→ **Vorliegender Textauszug**:

/---

Bundesregierung soll Förderrichtlinie für das 100.000-Dächer-Programm bis Ende Mai überarbeiten

Strom sparen© Gina Sanders / Fotolia.com
Zur Zukunft des 100.000-Dächer-Programms zur Förderung der Solarenergie erklären die Bundesvorsitzende Gunda Röstel und Michael Vesper, stellvertretender Ministerpräsident und Minister für Bauen und Wohnen sowie Spitzenkandidat von Bündnis 90 / Die Grünen in Nordrhein-Westfalen:


"Die rot-grüne Bundesregierung hat seit ihrem Amtsantritt mit den im Stromeinspeisegesetz und dem 100.000-Dächer-Programm getroffenen Festlegungen 25mal mehr Mittel in den Ausbau der Solartechnik in Deutschland investiert als die Regierung Kohl. Der gegenwärtige Boom in der Nachfrage nach Fördermitteln zeigt, welche enormen Chancen in der intensiven Nutzung dieser Technologie liegen. Wir streben deshalb an, diese Marktentwicklung mit eigenen Produktionskapazitäten zu verstetigen und dafür dauerhaft tragfähige Strukturen aufzubauen. Aus diesem Grund fordern Bündnis 90 / Die Grünen die Bundesregierung auf: die Fördermittel für Solarenergie in den nächsten vier bis fünf Jahren auf dem vereinbarten Niveau beizubehalten, um Sicherheit für Investoren auf diesem Gebiet zu schaffen, die Förderrichtlinie für das 100.000-Dächer-Programm bis spätestens Ende Mai zu überarbeiten, um einen kontinuierlichen Abfluss der Mittel zu gewährleisten und die 1999 für das 100.000-Dächer-Programm nicht abgerufenen Mittel auf 2000 zu übertragen.

\---

→ **Bereitgestellte Daten**:

/---

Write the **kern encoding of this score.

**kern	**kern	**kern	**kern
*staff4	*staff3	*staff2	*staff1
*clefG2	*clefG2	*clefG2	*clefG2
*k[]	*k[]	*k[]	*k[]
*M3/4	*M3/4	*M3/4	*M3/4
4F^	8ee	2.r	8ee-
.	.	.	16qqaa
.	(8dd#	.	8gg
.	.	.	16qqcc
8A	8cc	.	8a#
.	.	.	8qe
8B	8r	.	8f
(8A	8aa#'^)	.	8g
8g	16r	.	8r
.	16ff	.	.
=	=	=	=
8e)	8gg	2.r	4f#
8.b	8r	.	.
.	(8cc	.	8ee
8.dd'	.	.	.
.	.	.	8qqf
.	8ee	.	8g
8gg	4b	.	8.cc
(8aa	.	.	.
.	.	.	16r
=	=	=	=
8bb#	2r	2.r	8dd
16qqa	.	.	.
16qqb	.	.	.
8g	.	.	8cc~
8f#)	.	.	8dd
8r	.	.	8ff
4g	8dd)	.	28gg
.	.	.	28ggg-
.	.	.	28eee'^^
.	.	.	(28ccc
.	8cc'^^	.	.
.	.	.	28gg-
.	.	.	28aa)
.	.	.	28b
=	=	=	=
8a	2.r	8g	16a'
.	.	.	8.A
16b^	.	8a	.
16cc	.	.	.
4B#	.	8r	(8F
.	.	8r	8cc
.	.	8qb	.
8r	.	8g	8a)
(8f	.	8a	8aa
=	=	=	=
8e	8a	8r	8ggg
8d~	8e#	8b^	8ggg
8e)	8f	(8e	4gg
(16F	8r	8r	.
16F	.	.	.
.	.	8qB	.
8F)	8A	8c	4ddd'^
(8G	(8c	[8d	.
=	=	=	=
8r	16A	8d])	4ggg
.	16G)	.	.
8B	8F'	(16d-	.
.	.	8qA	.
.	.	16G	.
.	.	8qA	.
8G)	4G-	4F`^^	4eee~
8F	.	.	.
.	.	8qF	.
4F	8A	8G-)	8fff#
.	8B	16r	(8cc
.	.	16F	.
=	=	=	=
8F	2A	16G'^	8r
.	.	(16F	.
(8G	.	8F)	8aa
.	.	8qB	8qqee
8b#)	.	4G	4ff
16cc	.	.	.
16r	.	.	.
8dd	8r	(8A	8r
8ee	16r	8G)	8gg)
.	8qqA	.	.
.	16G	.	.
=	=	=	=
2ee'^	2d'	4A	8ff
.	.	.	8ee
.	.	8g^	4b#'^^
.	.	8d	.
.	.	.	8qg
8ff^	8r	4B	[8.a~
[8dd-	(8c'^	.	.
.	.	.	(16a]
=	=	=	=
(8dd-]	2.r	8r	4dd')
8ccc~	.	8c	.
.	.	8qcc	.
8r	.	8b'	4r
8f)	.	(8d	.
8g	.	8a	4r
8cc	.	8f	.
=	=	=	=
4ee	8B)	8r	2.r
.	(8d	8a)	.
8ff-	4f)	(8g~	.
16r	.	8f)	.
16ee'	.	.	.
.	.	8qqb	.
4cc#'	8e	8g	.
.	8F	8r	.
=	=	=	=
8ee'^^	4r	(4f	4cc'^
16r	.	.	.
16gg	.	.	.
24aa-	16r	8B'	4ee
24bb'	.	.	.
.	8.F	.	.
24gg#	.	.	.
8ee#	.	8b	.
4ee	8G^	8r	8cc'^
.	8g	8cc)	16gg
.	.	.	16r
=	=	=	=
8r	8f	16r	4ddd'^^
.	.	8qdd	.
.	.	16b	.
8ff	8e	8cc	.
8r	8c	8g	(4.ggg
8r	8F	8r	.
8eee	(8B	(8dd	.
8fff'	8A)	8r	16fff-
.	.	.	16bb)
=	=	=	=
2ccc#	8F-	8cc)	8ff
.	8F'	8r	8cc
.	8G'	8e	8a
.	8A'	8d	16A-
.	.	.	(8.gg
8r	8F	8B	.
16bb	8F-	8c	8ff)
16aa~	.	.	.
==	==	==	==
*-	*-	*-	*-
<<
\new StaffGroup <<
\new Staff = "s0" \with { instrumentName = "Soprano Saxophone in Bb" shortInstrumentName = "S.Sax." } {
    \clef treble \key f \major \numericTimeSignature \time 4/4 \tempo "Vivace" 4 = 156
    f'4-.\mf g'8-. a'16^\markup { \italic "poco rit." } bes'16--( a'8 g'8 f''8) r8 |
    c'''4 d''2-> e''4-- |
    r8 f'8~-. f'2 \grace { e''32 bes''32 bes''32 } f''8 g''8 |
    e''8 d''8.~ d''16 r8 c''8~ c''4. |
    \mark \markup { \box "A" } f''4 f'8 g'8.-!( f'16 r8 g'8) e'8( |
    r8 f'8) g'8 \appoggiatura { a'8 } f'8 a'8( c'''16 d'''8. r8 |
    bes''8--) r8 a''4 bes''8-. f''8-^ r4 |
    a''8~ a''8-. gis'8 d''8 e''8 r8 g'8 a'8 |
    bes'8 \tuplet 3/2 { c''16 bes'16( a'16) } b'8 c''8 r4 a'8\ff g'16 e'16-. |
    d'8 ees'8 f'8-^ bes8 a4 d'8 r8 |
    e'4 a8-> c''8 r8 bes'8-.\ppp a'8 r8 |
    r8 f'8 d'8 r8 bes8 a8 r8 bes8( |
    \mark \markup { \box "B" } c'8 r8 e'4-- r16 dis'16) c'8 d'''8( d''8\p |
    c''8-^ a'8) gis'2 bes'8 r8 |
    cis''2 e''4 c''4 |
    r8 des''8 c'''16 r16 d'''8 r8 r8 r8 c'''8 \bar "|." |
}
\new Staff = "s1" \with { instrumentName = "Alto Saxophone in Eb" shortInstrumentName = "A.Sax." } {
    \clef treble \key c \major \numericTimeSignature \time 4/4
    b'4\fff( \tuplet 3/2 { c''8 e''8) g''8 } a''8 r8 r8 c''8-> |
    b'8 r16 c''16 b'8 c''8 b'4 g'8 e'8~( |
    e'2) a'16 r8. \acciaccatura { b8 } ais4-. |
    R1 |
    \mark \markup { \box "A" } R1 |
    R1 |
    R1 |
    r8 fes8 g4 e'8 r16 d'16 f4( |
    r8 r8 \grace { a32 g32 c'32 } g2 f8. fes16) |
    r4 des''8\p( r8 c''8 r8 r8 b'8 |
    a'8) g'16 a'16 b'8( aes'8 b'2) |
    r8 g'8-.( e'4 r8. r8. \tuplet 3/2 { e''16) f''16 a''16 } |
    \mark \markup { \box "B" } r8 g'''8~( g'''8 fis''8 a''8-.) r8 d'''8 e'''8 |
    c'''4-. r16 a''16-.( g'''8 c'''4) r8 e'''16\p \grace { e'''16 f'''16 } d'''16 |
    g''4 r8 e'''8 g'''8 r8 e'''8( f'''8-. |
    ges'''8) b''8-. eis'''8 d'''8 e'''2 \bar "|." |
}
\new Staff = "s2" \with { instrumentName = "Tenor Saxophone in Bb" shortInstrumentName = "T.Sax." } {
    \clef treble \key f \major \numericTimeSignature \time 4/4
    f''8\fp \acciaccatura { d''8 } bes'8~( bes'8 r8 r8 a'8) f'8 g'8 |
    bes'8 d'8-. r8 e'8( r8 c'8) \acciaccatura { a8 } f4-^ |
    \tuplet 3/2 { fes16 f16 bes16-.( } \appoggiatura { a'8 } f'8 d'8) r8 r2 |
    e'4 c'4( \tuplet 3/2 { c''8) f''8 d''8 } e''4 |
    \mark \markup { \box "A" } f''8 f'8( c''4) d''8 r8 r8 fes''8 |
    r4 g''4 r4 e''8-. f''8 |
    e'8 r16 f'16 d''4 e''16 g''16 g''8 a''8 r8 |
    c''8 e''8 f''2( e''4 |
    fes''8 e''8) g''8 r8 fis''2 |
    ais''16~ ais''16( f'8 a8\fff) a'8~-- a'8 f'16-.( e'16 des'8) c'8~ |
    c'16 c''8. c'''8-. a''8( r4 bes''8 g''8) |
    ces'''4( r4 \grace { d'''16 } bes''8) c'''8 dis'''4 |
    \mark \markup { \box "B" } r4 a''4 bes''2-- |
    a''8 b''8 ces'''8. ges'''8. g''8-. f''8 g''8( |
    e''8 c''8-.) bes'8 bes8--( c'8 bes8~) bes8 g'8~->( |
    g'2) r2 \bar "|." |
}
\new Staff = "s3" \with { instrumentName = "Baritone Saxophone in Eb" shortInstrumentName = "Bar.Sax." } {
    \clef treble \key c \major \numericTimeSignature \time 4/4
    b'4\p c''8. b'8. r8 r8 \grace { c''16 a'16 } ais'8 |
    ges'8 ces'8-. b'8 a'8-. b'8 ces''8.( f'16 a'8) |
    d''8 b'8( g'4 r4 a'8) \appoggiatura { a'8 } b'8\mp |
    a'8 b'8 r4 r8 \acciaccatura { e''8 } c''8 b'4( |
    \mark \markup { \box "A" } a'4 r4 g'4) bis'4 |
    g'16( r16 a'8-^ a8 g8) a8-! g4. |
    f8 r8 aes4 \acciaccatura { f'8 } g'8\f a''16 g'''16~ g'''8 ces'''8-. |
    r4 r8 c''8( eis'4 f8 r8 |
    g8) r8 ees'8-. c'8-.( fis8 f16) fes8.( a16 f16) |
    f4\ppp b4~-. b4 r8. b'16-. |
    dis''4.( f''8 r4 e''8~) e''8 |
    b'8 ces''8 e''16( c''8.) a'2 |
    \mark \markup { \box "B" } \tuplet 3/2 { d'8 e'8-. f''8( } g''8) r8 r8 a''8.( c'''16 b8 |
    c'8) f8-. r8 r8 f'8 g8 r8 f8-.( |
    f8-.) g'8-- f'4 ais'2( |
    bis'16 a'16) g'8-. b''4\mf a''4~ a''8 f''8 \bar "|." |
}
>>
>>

\---

→ **Arbeitsauftrag**:
Entscheiden Sie mit Ja oder Nein, ob die folgenden Aussagen mit der Erklärung zum 100.000-Dächer-Programm übereinstimmen, und belegen Sie jede Entscheidung mit den ausschlaggebenden Worten der Erklärung im genauen Wortlaut.
(a) Die rot-grüne Bundesregierung hat 25-mal mehr Mittel in den Ausbau der Solartechnik investiert als die Regierung Kohl.
(b) Die Fördermittel für Solarenergie sollen in den nächsten zwei Jahren gesenkt werden.
(c) Die 1999 nicht abgerufenen Mittel des 100.000-Dächer-Programms sollen auf 2000 übertragen werden.

→ **Musterlösung**:
(a) Ja: „25mal mehr Mittel in den Ausbau der Solartechnik in Deutschland investiert als die Regierung Kohl“
(b) Nein: „die Fördermittel für Solarenergie in den nächsten vier bis fünf Jahren auf dem vereinbarten Niveau beizubehalten“
(c) Ja: „die 1999 für das 100.000-Dächer-Programm nicht abgerufenen Mittel auf 2000 zu übertragen“